During that segment, Dimon ripped the CLARITY Act and its stablecoin provisions. He also criticized Coinbase CEO Brian Armstrong and warned that banks “will not accept it that way.”
His worries centered on stablecoin yields, deposit competition, and weak anti-money-laundering safeguards. So Garlinghouse’s June rebuttal answered those points head-on.
Garlinghouse’s “decade” line has a clear paper trail. Dimon has criticized crypto for years.
Back in 2017, Dimon called Bitcoin a “fraud” worse than tulip bulbs. Then in 2022, he told Congress that crypto tokens were “decentralized Ponzi schemes,” a moment captured in C-SPAN footage.
In January 2023, he sharpened the attack again. “Bitcoin itself is a hyped-up fraud, it’s a pet rock,” Dimon said on CNBC, per MarketWatch. Still, he has praised blockchain technology itself.
Garlinghouse’s central charge is about money. In short, he says Dimon defends crypto skepticism to protect a legacy cash machine.
The numbers roughly back the framing. JPMorgan’s payments unit booked about $19.4 billion in revenue for full-year 2025, a record for the division. That figure is close to the “$20 billion” Garlinghouse cited.
That business runs on wires, ACH transfers, real-time payments, and cross-border services. By contrast, crypto rails such as Ripple’s On-Demand Liquidity and stablecoins promise faster, cheaper, around-the-clock settlement. So critics frame Dimon’s stance as guarding a “deeper moat” against disruption.
The CLARITY Act sits at the center of this fight. Formally the Digital Asset Market Clarity Act, it would set a federal market structure for crypto.
The bill splits oversight between two regulators. The CFTC would handle most “digital commodities,” while the SEC would keep authority over security tokens. You can read the full H.R. 3633 text on Congress.gov.
The House passed the bill in July 2025 with bipartisan support. Then in May 2026, the Senate Banking Committee advanced substitute text focused on illicit finance, developer protections, and stablecoin rules. For now, the measure remains contentious over stablecoin yields and bank protections.
Both men have skin in this game. So the Garlinghouse Dimon exchange deserves a fuller picture.
Ripple benefits directly if the bill passes. Clearer rules would reduce uncertainty left over from its long SEC fight. They would also boost the broader XRP ecosystem. So critics note that Garlinghouse is not a neutral observer here.
Dimon’s worries are also shared across banking. He has flagged stablecoin yields, deposit competition, and anti-money-laundering gaps.

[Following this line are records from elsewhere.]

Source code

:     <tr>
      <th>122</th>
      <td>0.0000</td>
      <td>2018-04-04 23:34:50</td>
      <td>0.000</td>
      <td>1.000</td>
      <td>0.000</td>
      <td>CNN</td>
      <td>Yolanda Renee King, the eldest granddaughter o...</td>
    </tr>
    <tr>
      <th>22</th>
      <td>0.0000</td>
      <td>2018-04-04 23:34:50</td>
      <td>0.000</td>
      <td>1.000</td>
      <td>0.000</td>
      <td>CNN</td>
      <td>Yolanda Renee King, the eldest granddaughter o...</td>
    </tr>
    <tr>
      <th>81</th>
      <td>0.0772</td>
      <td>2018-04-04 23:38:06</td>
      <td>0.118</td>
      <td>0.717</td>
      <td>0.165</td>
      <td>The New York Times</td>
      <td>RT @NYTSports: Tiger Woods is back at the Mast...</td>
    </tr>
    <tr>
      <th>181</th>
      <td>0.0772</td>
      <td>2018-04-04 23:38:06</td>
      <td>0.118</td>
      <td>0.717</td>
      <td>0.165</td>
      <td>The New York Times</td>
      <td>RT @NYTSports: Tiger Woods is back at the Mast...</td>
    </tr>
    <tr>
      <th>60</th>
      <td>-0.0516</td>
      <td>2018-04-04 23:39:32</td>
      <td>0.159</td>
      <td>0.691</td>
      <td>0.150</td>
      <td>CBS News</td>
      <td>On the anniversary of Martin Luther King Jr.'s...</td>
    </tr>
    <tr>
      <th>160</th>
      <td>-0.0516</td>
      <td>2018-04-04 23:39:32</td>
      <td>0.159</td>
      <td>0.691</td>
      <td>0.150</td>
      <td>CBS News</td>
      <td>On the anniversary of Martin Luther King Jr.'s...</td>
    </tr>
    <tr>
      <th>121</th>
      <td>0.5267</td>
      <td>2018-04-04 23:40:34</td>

Notably, Garlinghouse characterized Dimon’s position as making it “easier to do bad things,” but Dimon himself stressed missing bank protections rather than that exact phrasing.
So far, neither Dimon nor JPMorgan has publicly responded to this specific interview. The bank has also built its own blockchain rails, including JPM Coin and the Kinexys platform, even while criticizing decentralized crypto.
The market mostly shrugged at the war of words. XRP traded between roughly $1.09 and $1.15 on June 11, closing near $1.1416, up from about $1.0972 the day before, per CoinMarketCap data. JPMorgan stock showed no notable move tied to the exchange.
The real test is the Senate calendar. Garlinghouse has previously pegged the bill’s passage odds above 80%, though such estimates can shift with the news cycle.
For now, the Garlinghouse Dimon feud sharpens a bigger question. Will Washington back new settlement rails, or protect the banks that run the old ones? Watch the Senate floor for the answer. None of this is financial advice, and crypto prices can move fast in either direction.